By The Green Parent

15th December 2021

I never imagined Home Educating my children, in the time before they arrived says Kate Stuart. Here she explains why it's the right choice for her family. This is a Highly Commended entry in our 2021 Writing Competition.

By The Green Parent

15th December 2021

By The Green Parent

15th December 2021

We gathered in the woods today, with our barefooted children, around a fire burning bright and warm in the centre of a circle of stones, by a rushing burn, under trees breathing out the first crisp scents of Autumn. The air was filled with the sounds of children exploring, connecting, calculating risks, feeling bare toes out into nature. Wild children, reminding their Mamas that even in these strange times, education is to be had everywhere, in everything, all the time and absolutely doesn’t need to look like school. Out in the woods, where everything is growing, changing, renewing, breathing, there is a real reverence to our time there, where our children can be free in a world that belongs to them.

Life Altering Revelation

I could never have imagined Home Educating my children, in the time before they arrived. Education, in its very formal, conventional sense, was hugely important in our family growing up. Mum was a primary teacher in inner city London schools, and Dad’s two favourite stories were the recount of how many schools he had been to before he was 15 when he ran away to join the Navy, and the one about the teacher in a tiny one-room village school that had brought him the gift of literacy and made them all hot chocolate over the classroom stove in the depths of once particularly harsh Highland winter. That story had enough of an effect on me that when it came to University I chose education over art, feeling strongly then that teachers can bring us inspiration, knowledge, power to carry through our lives, and wanting to bring that to as many small lives as I could. But four years in teaching college and a degree in education left me feeling that much was missing from the education system, and it wasn’t anything I could change from inside it. Despite being self-taught in several creative areas that interested me, never once did it occur to me that education could look like anything other than school. Even knowing as I did that a lot of what we were being taught was as much classroom management as how best to impart meaningful, useful knowledge, I didn’t look beyond the four walls of every classroom I stepped into for another way. When, more than 20 years later, we were deregistering our eldest daughter from Primary school, discovering that education can look like anything you want it to, was a mind blowing, life altering revelation.

Recreating School at Home

Most of us, when we step into the world of Home Education, start off with the belief that all education ought really to look like our own education experience. Maybe a bit more organised, timetabled, colour coded. Workshops, worksheets, highlighter pens and ALL the resources. We think about what the Local Authority may have to say about our provision, and sometimes, in the early days when the weight of our decision is heavy, and we doubt our ability to support our children in their learning journeys, we forget that it is our young person who will eventually be the judge of their educational experience, and no-one else. And that they will, if given the opportunity, shape it to fit them just fine.

There is no Average Day!

One of the most frequently asked questions in our local home ed groups by brand new home educating families is “what does your average home ed day look like”, to the great chorus of “there isn’t an average day” because all days bring unique learning opportunities when you understand that there is learning to be had in everything, everywhere, all the time. The hardest part of our journey was acknowledging that the child centric model of education, where the interests of the child are followed and supported and parents are facilitators of education, not teachers, is hugely more successful in nurturing a lifelong love of learning, than attempting to replicate the four walls of a classroom, however inspiring the classroom manager happens to be. One size fits all education was a great experiment, but as we evolve and grow as a human collective, recognising the changing needs of our societies and the importance of wellbeing and mental health over academic “achievement” is a vitally important conversation. Priorities are shifting, as well they should. What cost is a life lived under pressure to be the best, or better, to hit attainment targets and be constantly compared with others, against a life where there is time to explore interests, to develop passions, to have autonomy over mind and body, and where the only person you need compare yourself with, is you.
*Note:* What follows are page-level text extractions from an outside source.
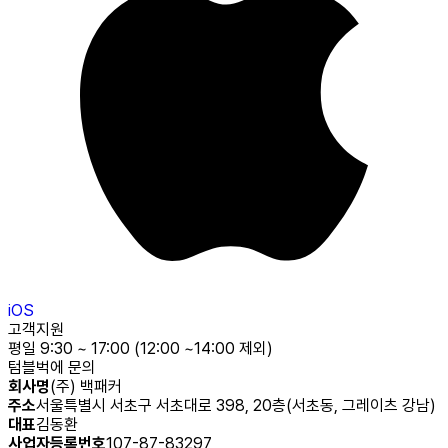
iOS
고객지원
평일 9:30 ~ 17:00 (12:00 ~14:00 제외)
텀블벅에 문의
회사명
(주) 백패커
주소
서울특별시 서초구 서초대로 398, 20층(서초동, 그레이츠 강남)
대표
김동환
사업자등록번호
107-87-83297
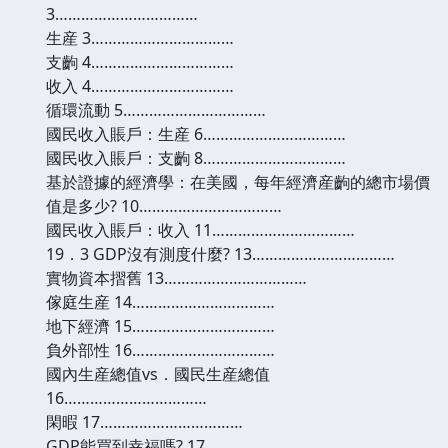
3……………………………
生産 3……………………………
支齣 4……………………………
收入 4……………………………
循環流動 5……………………………
國民收入賬戶：生産 6……………………………
國民收入賬戶：支齣 8……………………………
基於證據的經濟學：在美國，每年經濟産齣的總市場價
值是多少? 10……………………………
國民收入賬戶：收入 11……………………………
19．3 GDP沒有測度什麼? 13……………………………
實物資本摺舊 13……………………………
傢庭生産 14……………………………
地下經濟 15……………………………
負外部性 16……………………………
國內生産總值vs．國民生産總值
16……………………………
閑暇 17……………………………
GDP能買到幸福嗎? 17……………………………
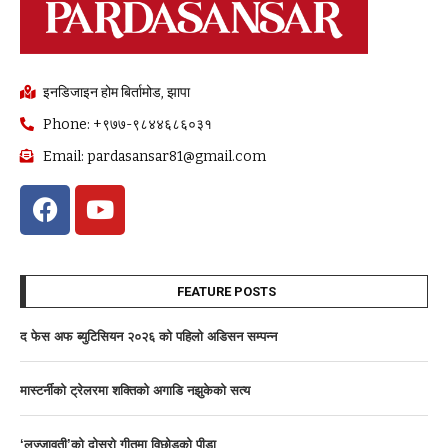
इनडिजाइन होम बिर्तामोड, झापा
Phone: +९७७-९८४४६८६०३१
Email: pardasansar81@gmail.com
FEATURE POSTS
द फेस अफ ब्युटिसियन २०२६ काे पहिलाे अडिसन सम्पन्न
मास्टर्नीकाे ट्रेलरमा शक्तिकाे अगाडि नझुकेकाे सत्य
‘लज्जावती’को दाेस्राे गीतमा विछोडको पीडा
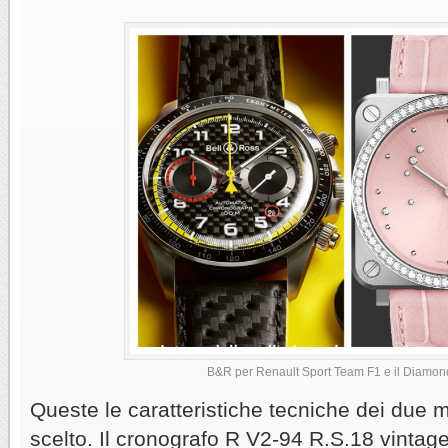
B&R per Renault Sport Team F1 e il Diamon
Queste le caratteristiche tecniche dei due 
scelto. Il cronografo R V2-94 R.S.18 vintage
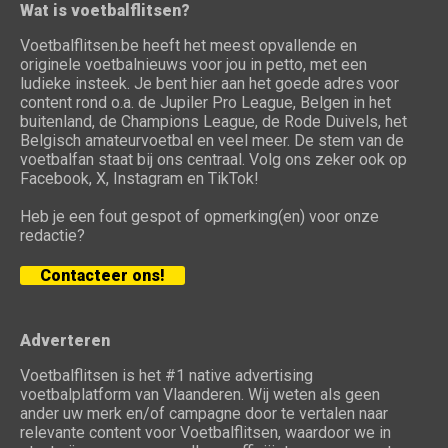
Wat is voetbalflitsen?
Voetbalflitsen.be heeft het meest opvallende en
originele voetbalnieuws voor jou in petto, met een
ludieke insteek. Je bent hier aan het goede adres voor
content rond o.a. de Jupiler Pro League, Belgen in het
buitenland, de Champions League, de Rode Duivels, het
Belgisch amateurvoetbal en veel meer. De stem van de
voetbalfan staat bij ons centraal. Volg ons zeker ook op
Facebook, X, Instagram en TikTok!
Heb je een fout gespot of opmerking(en) voor onze
redactie?
Contacteer ons!
Adverteren
Voetbalflitsen is het #1 native advertising
voetbalplatform van Vlaanderen. Wij weten als geen
ander uw merk en/of campagne door te vertalen naar
relevante content voor Voetbalflitsen, waardoor we in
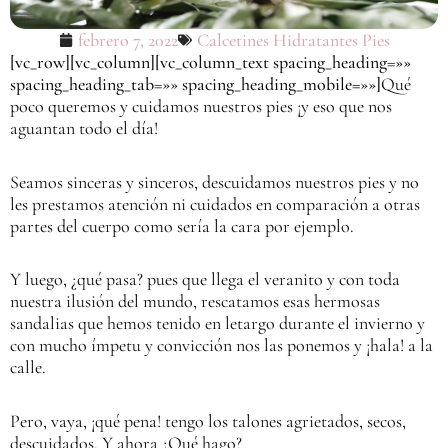
febrero 7, 2022
Calcetines Hidratantes Pies
[vc_row][vc_column][vc_column_text spacing_heading=»»
spacing_heading_tab=»» spacing_heading_mobile=»»]
Qué
poco queremos y cuidamos nuestros pies ¡y eso que nos
aguantan todo el día!
Seamos sinceras y sinceros, descuidamos nuestros pies y no
les prestamos atención ni cuidados en comparación a otras
partes del cuerpo como sería la cara por ejemplo.
Y luego, ¿qué pasa? pues que llega el veranito y con toda
nuestra ilusión del mundo, rescatamos esas hermosas
sandalias que hemos tenido en letargo durante el invierno y
con mucho ímpetu y convicción nos las ponemos y ¡hala! a la
calle.
Pero, vaya, ¡qué pena! tengo los talones agrietados, secos,
descuidados. Y ahora ¿Qué hago?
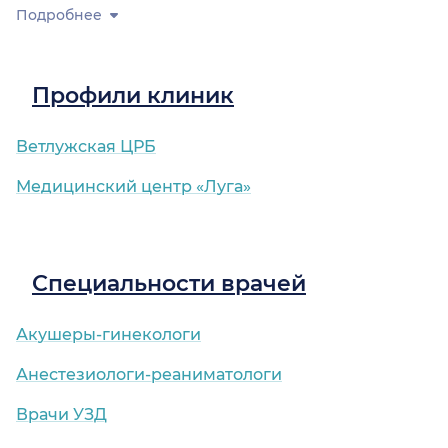
Подробнее
Профили клиник
Ветлужская ЦРБ
Медицинский центр «Луга»
Специальности врачей
Акушеры-гинекологи
Анестезиологи-реаниматологи
Врачи УЗД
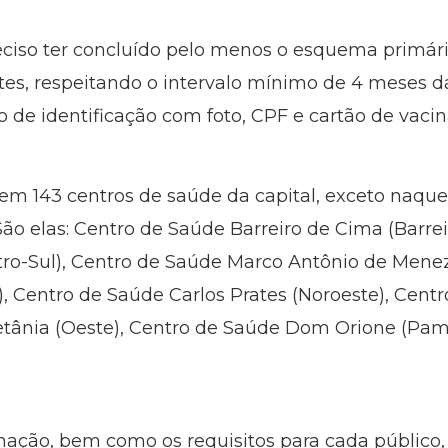
reciso ter concluído pelo menos o esquema primá
s, respeitando o intervalo mínimo de 4 meses da
 de identificação com foto, CPF e cartão de vacin
 em 143 centros de saúde da capital, exceto naqu
 São elas: Centro de Saúde Barreiro de Cima (Barre
ro-Sul), Centro de Saúde Marco Antônio de Menez
, Centro de Saúde Carlos Prates (Noroeste), Cent
Betânia (Oeste), Centro de Saúde Dom Orione (Pa
cinação, bem como os requisitos para cada públic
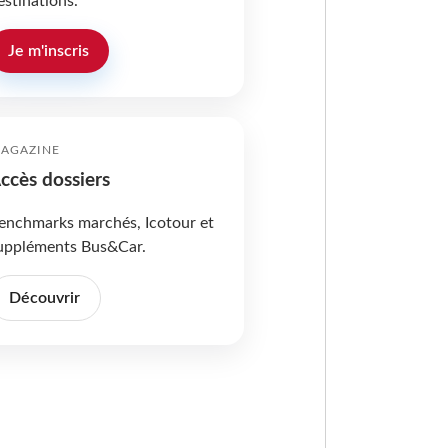
estinations.
Je m'inscris
AGAZINE
ccès dossiers
enchmarks marchés, Icotour et
uppléments Bus&Car.
Découvrir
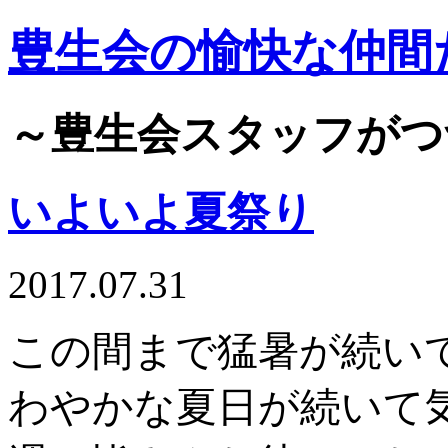
豊生会の愉快な仲間
～豊生会スタッフがつ
いよいよ夏祭り
2017.07.31
この間まで猛暑が続い
わやかな夏日が続いて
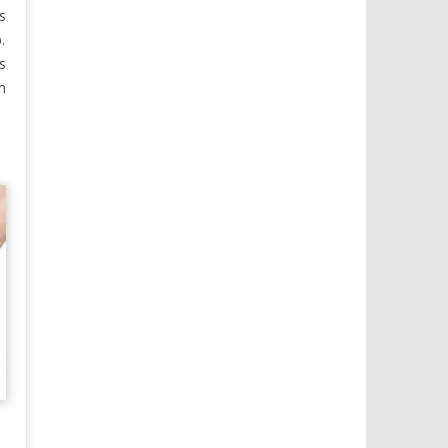
s
.
s
n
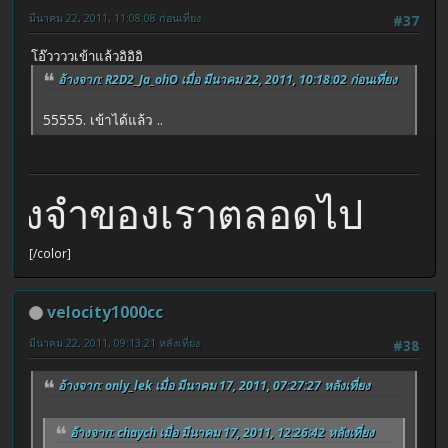
มีนาคม 22, 2011, 11:08:08 ก่อนเที่ยง
#37
โอ๊ววววเข้าแล้วอิอิอิ
อ้างจาก: R2D2_Ja_ohO เมื่อ มีนาคม 22, 2011, 10:18:02 ก่อนเที่ยง
55555. เข้าได้แล้ว ..
มทรงจำของเราตลอดไป
[/color]
velocity1000cc
มีนาคม 22, 2011, 09:13:21 หลังเที่ยง
#38
อ้างจาก: only_lek เมื่อ มีนาคม 17, 2011, 07:27:27 หลังเที่ยง
อ้างจาก: chaych เมื่อ มีนาคม 17, 2011, 12:26:42 หลังเที่ยง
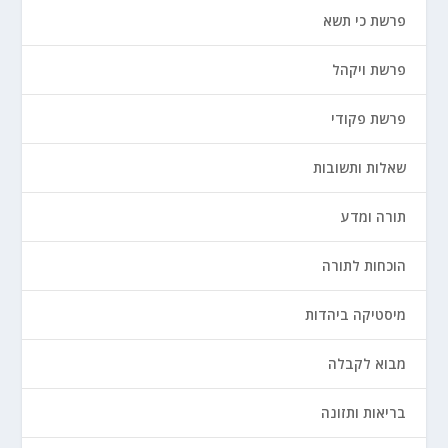
פרשת כי תשא
פרשת ויקהל
פרשת פקודי
שאלות ותשובות
תורה ומדע
הוכחות לתורה
מיסטיקה ביהדות
מבוא לקבלה
בריאות ותזונה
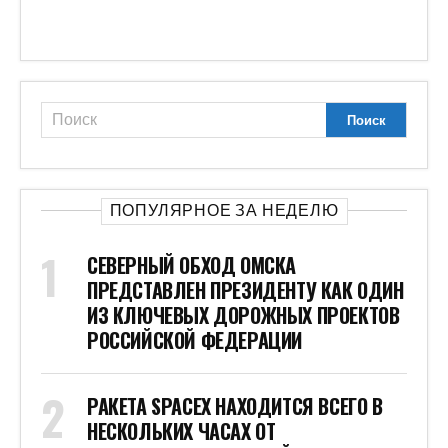
ПОПУЛЯРНОЕ ЗА НЕДЕЛЮ
СЕВЕРНЫЙ ОБХОД ОМСКА
ПРЕДСТАВЛЕН ПРЕЗИДЕНТУ КАК ОДИН
ИЗ КЛЮЧЕВЫХ ДОРОЖНЫХ ПРОЕКТОВ
РОССИЙСКОЙ ФЕДЕРАЦИИ
РАКЕТА SPACEX НАХОДИТСЯ ВСЕГО В
НЕСКОЛЬКИХ ЧАСАХ ОТ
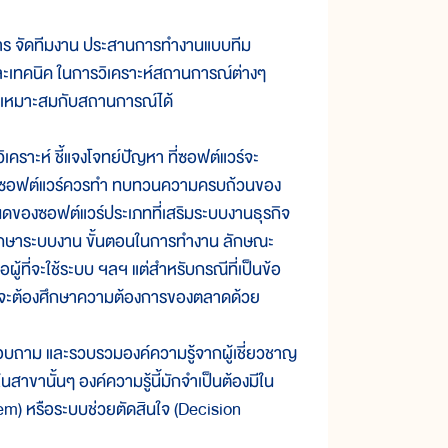
 จัดทีมงาน ประสานการทำงานแบบทีม
ละเทคนิค ในการวิเคราะห์สถานการณ์ต่างๆ
ห้เหมาะสมกับสถานการณ์ได้
ห์ ชี้แจงโจทย์ปัญหา ที่ซอฟต์แวร์จะ
ี่ที่ซอฟต์แวร์ควรทำ ทบทวนความครบถ้วนของ
ดของซอฟต์แวร์ประเภทที่เสริมระบบงานธุรกิจ
้าที่ศึกษาระบบงาน ขั้นตอนในการทำงาน ลักษณะ
ู้ที่จะใช้ระบบ ฯลฯ แต่สำหรับกรณีที่เป็นข้อ
ี่นี้ จะต้องศึกษาความต้องการของตลาดด้วย
าม และรวบรวมองค์ความรู้จากผู้เชี่ยวชาญ
นสาขานั้นๆ องค์ความรู้นี้มักจำเป็นต้องมีใน
m) หรือระบบช่วยตัดสินใจ (Decision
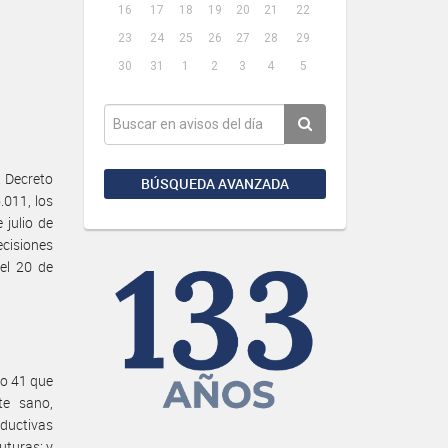
16
17
18
19
20
21
22
23
24
25
26
27
28
29
30
31
1
2
3
4
5
 Decreto
BÚSQUEDA AVANZADA
.011, los
 julio de
cisiones
el 20 de
lo 41 que
te sano,
ductivas
uturas; y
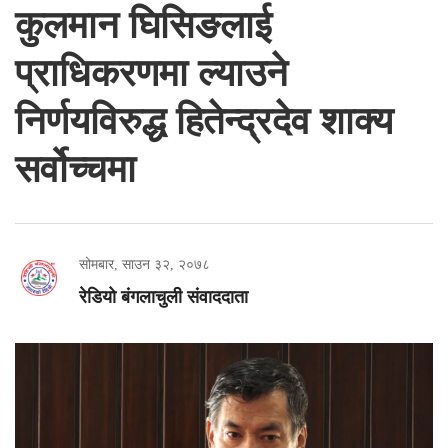
कुलमान घिसिङलाई
प्राधिकरणमा ल्याउने
निर्णयविरुद्ध हितेन्द्रदेव शाक्य
सर्वोच्चमा
सोमबार, साउन ३२, २०७८
रेडियो बंगलाचुली संवाददाता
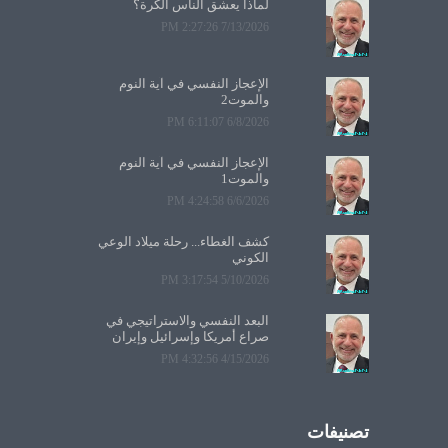
لماذا يعشق الناس الكرة؟
7/13/2026 2:27:26 PM
الإعجاز النفسي في آية النوم
والموت2
6/8/2026 6:11:07 PM
الإعجاز النفسي في آية النوم
والموت1
6/6/2026 4:24:58 PM
كشف الغطاء... رحلة ميلاد الوعي
الكوني
5/10/2026 3:17:54 PM
البعد النفسي والاستراتيجي في
صراع أمريكا وإسرائيل وإيران
4/15/2026 4:32:56 PM
تصنيفات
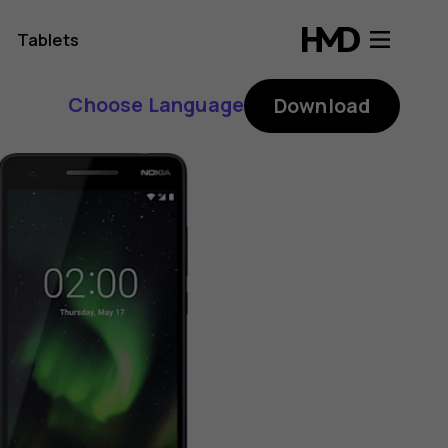
Tablets
Choose Language
Download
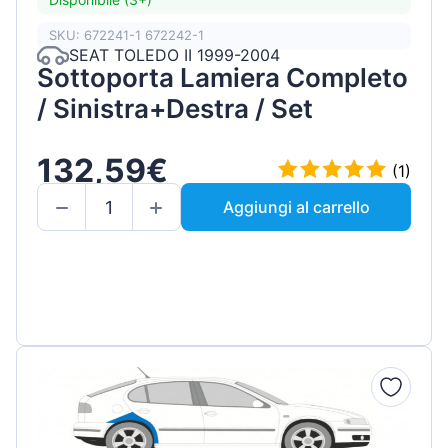
SKU: 672241-1 672242-1
SEAT TOLEDO II 1999-2004
Sottoporta Lamiera Completo
/ Sinistra+Destra / Set
132,59€
(1)
Aggiungi al carrello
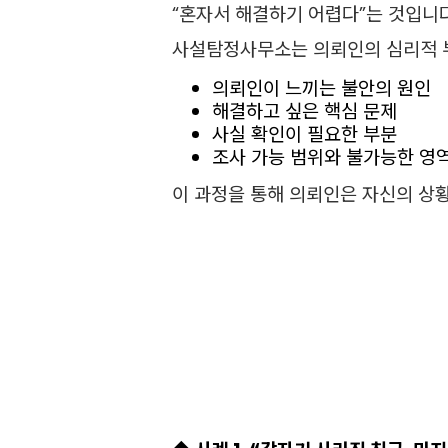
“혼자서 해결하기 어렵다”는 것입니다
사설탐정사무소는 의뢰인의 심리적 
의뢰인이 느끼는 불안의 원인
해결하고 싶은 핵심 문제
사실 확인이 필요한 부분
조사 가능 범위와 불가능한 영
이 과정을 통해 의뢰인은 자신의 상황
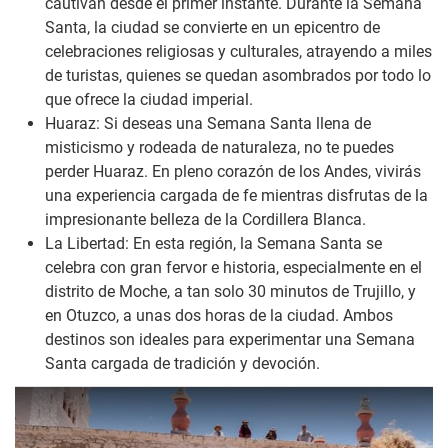
cautivan desde el primer instante. Durante la Semana
Santa, la ciudad se convierte en un epicentro de
celebraciones religiosas y culturales, atrayendo a miles
de turistas, quienes se quedan asombrados por todo lo
que ofrece la ciudad imperial.
Huaraz: Si deseas una Semana Santa llena de
misticismo y rodeada de naturaleza, no te puedes
perder Huaraz. En pleno corazón de los Andes, vivirás
una experiencia cargada de fe mientras disfrutas de la
impresionante belleza de la Cordillera Blanca.
La Libertad: En esta región, la Semana Santa se
celebra con gran fervor e historia, especialmente en el
distrito de Moche, a tan solo 30 minutos de Trujillo, y
en Otuzco, a unas dos horas de la ciudad. Ambos
destinos son ideales para experimentar una Semana
Santa cargada de tradición y devoción.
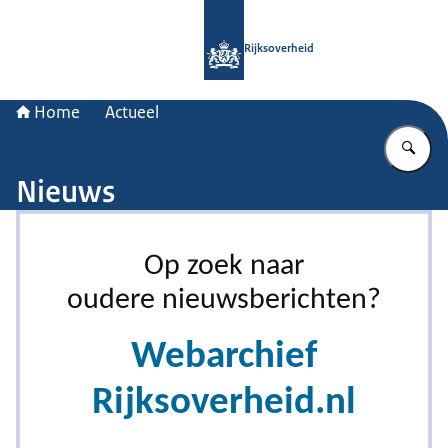
Naar de homepage van Rijksoverheid
Rijksoverheid
Home
Actueel
Vu
Nieuws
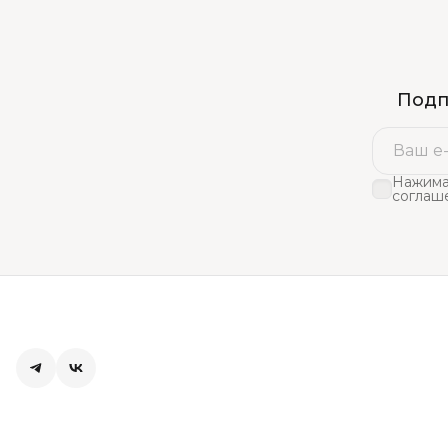
Подп
Нажима
соглаш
Barefoot and Joyful Education

Seven years in, as a single parent of two home educated children, it is still a wonder and a joy and a privilege to me I get to step out in their journey with them, supporting them to explore, to find the things they love and want to put energy to, to see them bloom as they find their place in the wonderful wild world. And whether they are exploring the treasures of a museum, climbing the highest hills with their friends, chatting with volunteers at the zoo or running, sure footed, bare toed, through Autumn woods, our Home Educated children have the educational freedom that we should always seek to gather up, to honour, and to protect.

If you are thinking of stepping out of Mainstream education and into the wonderful world of Home education, reach out to your local groups for support, ask questions, and know from one who has been there, that the hardest part of the journey will be unravelling your own beliefs about what education should look like, and that once you start to follow your child’s interests, you’ll find your way. Maybe we’ll see you, barefoot and joyful, in the woods one day soon?